__What this task involves__
Transcribe the text of every record below line by line without changing any characters, and leave the pictures out of your answer.

__Information shown__
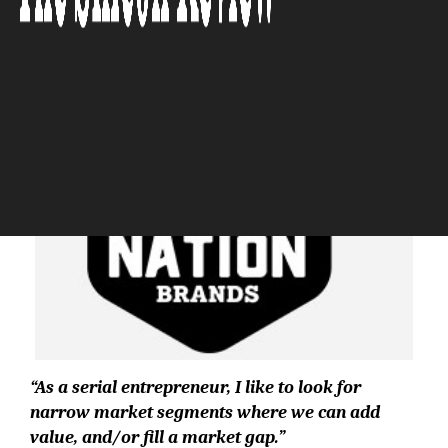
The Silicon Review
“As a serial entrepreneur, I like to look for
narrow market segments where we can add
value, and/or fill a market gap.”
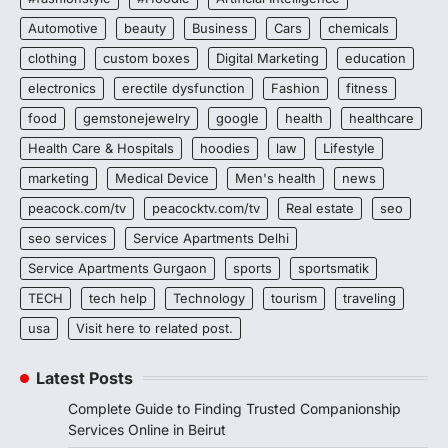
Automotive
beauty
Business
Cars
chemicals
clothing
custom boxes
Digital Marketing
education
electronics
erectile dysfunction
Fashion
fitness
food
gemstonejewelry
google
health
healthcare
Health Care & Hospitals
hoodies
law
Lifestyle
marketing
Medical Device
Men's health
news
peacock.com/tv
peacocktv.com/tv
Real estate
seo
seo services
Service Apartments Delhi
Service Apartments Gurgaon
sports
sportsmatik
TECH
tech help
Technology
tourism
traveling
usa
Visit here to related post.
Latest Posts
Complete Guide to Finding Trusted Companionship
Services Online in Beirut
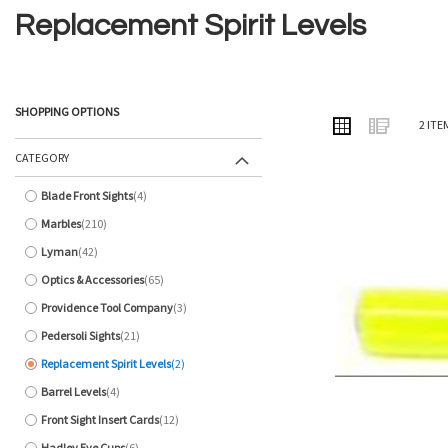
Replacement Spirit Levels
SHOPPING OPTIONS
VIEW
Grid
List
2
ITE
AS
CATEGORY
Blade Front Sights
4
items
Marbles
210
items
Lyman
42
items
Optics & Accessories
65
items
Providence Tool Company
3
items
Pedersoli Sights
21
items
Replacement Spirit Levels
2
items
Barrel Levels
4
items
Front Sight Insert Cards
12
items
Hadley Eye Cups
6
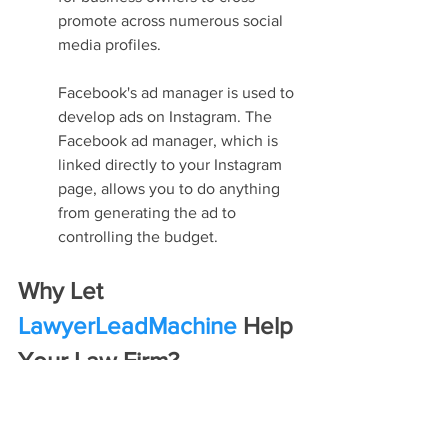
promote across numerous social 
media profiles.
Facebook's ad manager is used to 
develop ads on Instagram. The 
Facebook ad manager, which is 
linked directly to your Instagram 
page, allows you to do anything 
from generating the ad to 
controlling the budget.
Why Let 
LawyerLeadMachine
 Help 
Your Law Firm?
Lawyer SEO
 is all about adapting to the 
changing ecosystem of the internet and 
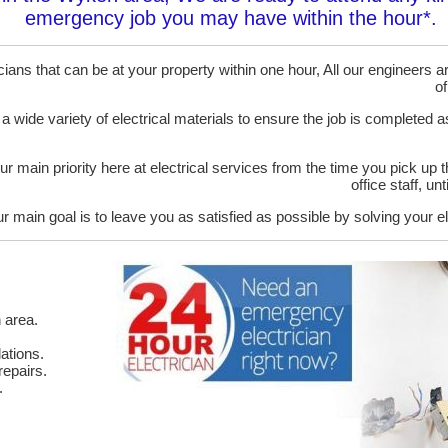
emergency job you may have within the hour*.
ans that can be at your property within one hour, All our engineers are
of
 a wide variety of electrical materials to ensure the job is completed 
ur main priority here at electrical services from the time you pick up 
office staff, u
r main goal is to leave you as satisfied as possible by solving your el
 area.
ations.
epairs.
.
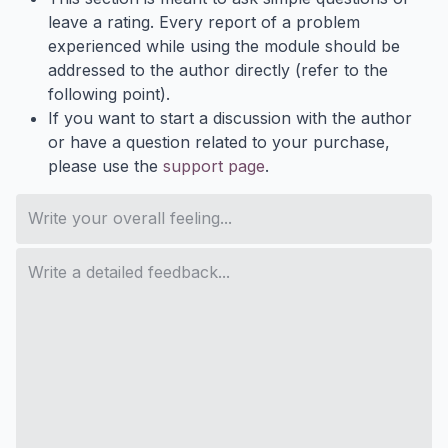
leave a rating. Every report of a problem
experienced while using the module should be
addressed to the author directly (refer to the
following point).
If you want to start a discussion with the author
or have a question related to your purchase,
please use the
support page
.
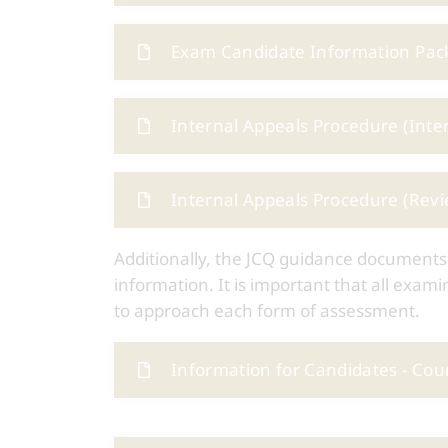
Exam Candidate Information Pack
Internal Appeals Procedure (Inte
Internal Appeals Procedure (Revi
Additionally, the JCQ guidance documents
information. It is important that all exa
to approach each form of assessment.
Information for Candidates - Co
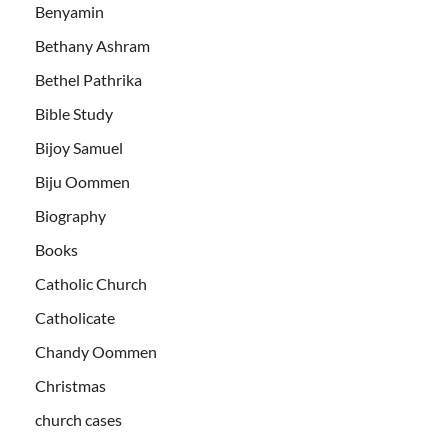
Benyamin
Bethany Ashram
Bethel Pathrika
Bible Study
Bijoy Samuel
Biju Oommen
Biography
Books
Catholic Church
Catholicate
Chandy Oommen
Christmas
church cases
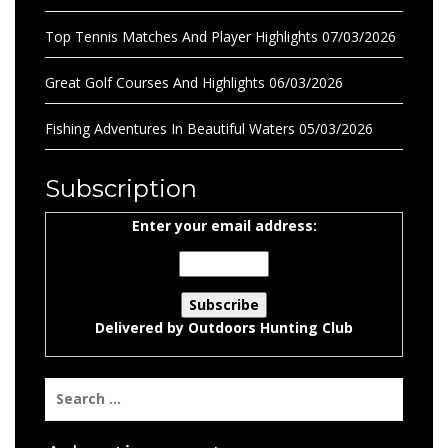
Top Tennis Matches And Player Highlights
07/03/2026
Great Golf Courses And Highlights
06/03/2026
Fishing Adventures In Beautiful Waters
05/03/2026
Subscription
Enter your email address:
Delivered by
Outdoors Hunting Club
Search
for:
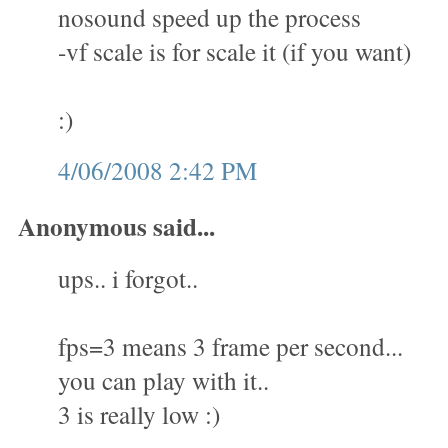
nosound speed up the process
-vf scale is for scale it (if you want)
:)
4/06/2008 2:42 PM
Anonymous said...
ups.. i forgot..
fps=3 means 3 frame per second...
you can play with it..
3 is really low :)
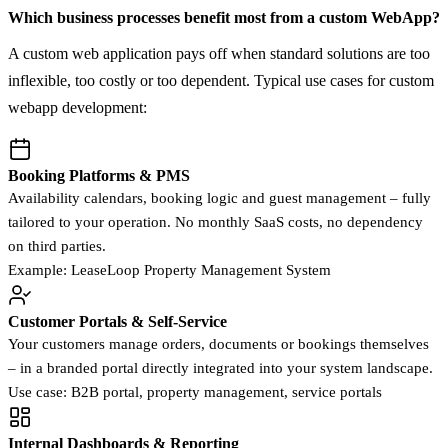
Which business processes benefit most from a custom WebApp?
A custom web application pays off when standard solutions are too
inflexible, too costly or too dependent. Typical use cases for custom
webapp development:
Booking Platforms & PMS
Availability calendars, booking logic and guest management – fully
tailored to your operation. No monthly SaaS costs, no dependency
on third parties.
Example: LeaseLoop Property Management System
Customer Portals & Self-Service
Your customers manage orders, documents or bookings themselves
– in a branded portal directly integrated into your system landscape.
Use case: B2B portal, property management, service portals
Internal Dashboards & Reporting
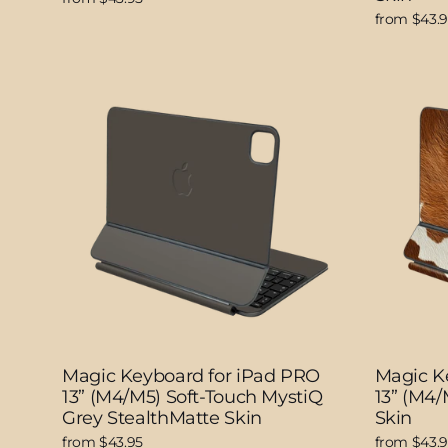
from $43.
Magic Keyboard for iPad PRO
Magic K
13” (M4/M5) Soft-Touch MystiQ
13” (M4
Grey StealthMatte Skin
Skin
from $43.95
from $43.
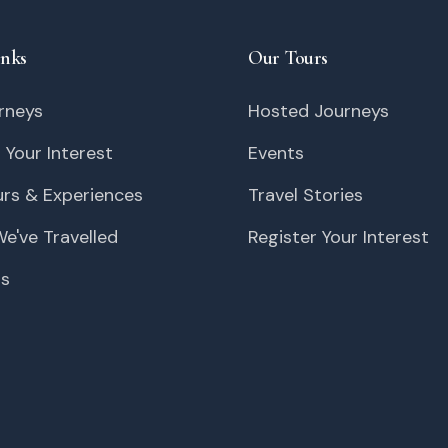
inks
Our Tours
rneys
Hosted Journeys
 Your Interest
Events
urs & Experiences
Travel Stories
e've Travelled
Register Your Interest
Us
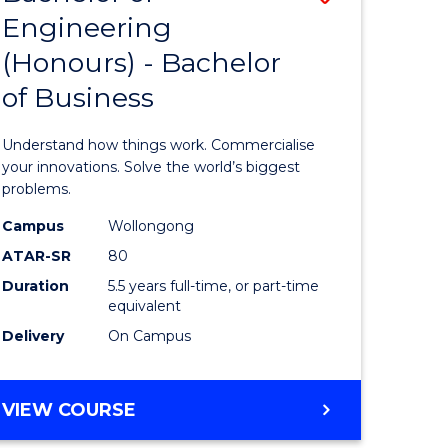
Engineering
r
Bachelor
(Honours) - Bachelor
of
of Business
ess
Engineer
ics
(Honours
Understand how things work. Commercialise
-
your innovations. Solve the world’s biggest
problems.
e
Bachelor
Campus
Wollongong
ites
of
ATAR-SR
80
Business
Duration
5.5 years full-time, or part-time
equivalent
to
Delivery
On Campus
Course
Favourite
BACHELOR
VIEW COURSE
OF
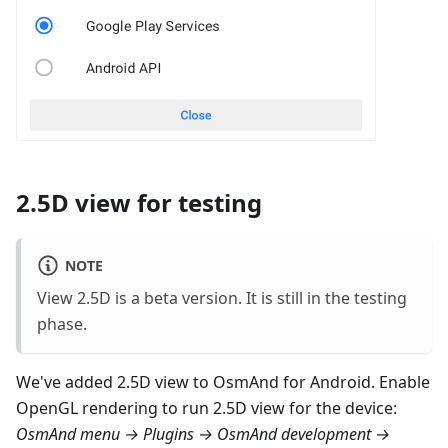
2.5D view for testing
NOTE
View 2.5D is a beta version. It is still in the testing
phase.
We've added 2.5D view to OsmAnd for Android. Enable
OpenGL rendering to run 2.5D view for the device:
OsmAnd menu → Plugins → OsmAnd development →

__Final answer__
The Silicon Review
“As a serial entrepreneur, I like to look for
narrow market segments where we can add
value, and/or fill a market gap.”
Automotive
beauty
Business
Cars
chemicals
clothing
custom boxes
Digital Marketing
education
electronics
erectile dysfunction
Fashion
fitness
food
gemstonejewelry
google
health
healthcare
Health Care & Hospitals
hoodies
law
Lifestyle
marketing
Medical Device
Men's health
news
peacock.com/tv
peacocktv.com/tv
Real estate
seo
seo services
Service Apartments Delhi
Service Apartments Gurgaon
sports
sportsmatik
TECH
tech help
Technology
tourism
traveling
usa
Visit here to related post.
Latest Posts
Complete Guide to Finding Trusted Companionship
Services Online in Beirut
Replacement Spirit Levels
SHOPPING OPTIONS
VIEW
Grid
List
2
ITE
AS
CATEGORY
Blade Front Sights
4
items
Marbles
210
items
Lyman
42
items
Optics & Accessories
65
items
Providence Tool Company
3
items
Pedersoli Sights
21
items
Replacement Spirit Levels
2
items
Barrel Levels
4
items
Front Sight Insert Cards
12
items
Hadley Eye Cups
6
promote across numerous social 
media profiles.
Facebook's ad manager is used to 
develop ads on Instagram. The 
Facebook ad manager, which is 
linked directly to your Instagram 
page, allows you to do anything 
from generating the ad to 
controlling the budget.
Why Let 
LawyerLeadMachine
 Help 
Your Law Firm?
Lawyer SEO
 is all about adapting to the 
changing ecosystem of the internet and 
emergency job you may have within the hour*.
ans that can be at your property within one hour, All our engineers are
of
 a wide variety of electrical materials to ensure the job is completed 
ur main priority here at electrical services from the time you pick up 
office staff, u
r main goal is to leave you as satisfied as possible by solving your el
 area.
ations.
epairs.
.
leave a rating. Every report of a problem
experienced while using the module should be
addressed to the author directly (refer to the
following point).
If you want to start a discussion with the author
or have a question related to your purchase,
please use the
support page
.
Exam Candidate Information Pack
Internal Appeals Procedure (Inte
Internal Appeals Procedure (Revi
Additionally, the JCQ guidance documents
information. It is important that all exa
to approach each form of assessment.
Information for Candidates - Co
Benyamin
Bethany Ashram
Bethel Pathrika
Bible Study
Bijoy Samuel
Biju Oommen
Biography
Books
Catholic Church
Catholicate
Chandy Oommen
Christmas
church cases
Top Tennis Matches And Player Highlights
07/03/2026
Great Golf Courses And Highlights
06/03/2026
Fishing Adventures In Beautiful Waters
05/03/2026
Subscription
Enter your email address:
Delivered by
Outdoors Hunting Club
Search
for:
nosound speed up the process
-vf scale is for scale it (if you want)
:)
4/06/2008 2:42 PM
Anonymous said...
ups.. i forgot..
fps=3 means 3 frame per second...
you can play with it..
3 is really low :)
Which business processes benefit most from a custom WebApp?
A custom web application pays off when standard solutions are too
inflexible, too costly or too dependent. Typical use cases for custom
webapp development:
Booking Platforms & PMS
Availability calendars, booking logic and guest management – fully
tailored to your operation. No monthly SaaS costs, no dependency
on third parties.
Example: LeaseLoop Property Management System
Customer Portals & Self-Service
Your customers manage orders, documents or bookings themselves
– in a branded portal directly integrated into your system landscape.
Use case: B2B portal, property management, service portals
Internal Dashboards & Reporting
from $43.
Magic Keyboard for iPad PRO
Magic K
13” (M4/M5) Soft-Touch MystiQ
13” (M4
Grey StealthMatte Skin
Skin
from $43.95
from $43.
inks
Our Tours
rneys
Hosted Journeys
 Your Interest
Events
urs & Experiences
Travel Stories
e've Travelled
Register Your Interest
Us
Engineering
r
Bachelor
(Honours) - Bachelor
of
of Business
ess
Engineer
ics
(Honours
Understand how things work. Commercialise
-
your innovations. Solve the world’s biggest
problems.
e
Bachelor
Campus
Wollongong
ites
of
ATAR-SR
80
Business
Duration
5.5 years full-time, or part-time
equivalent
to
Delivery
On Campus
Course
Favourite
BACHELOR
VIEW COURSE
OF
2.5D view for testing
NOTE
View 2.5D is a beta version. It is still in the testing
phase.
We've added 2.5D view to OsmAnd for Android. Enable
OpenGL rendering to run 2.5D view for the device:
OsmAnd menu → Plugins → OsmAnd development →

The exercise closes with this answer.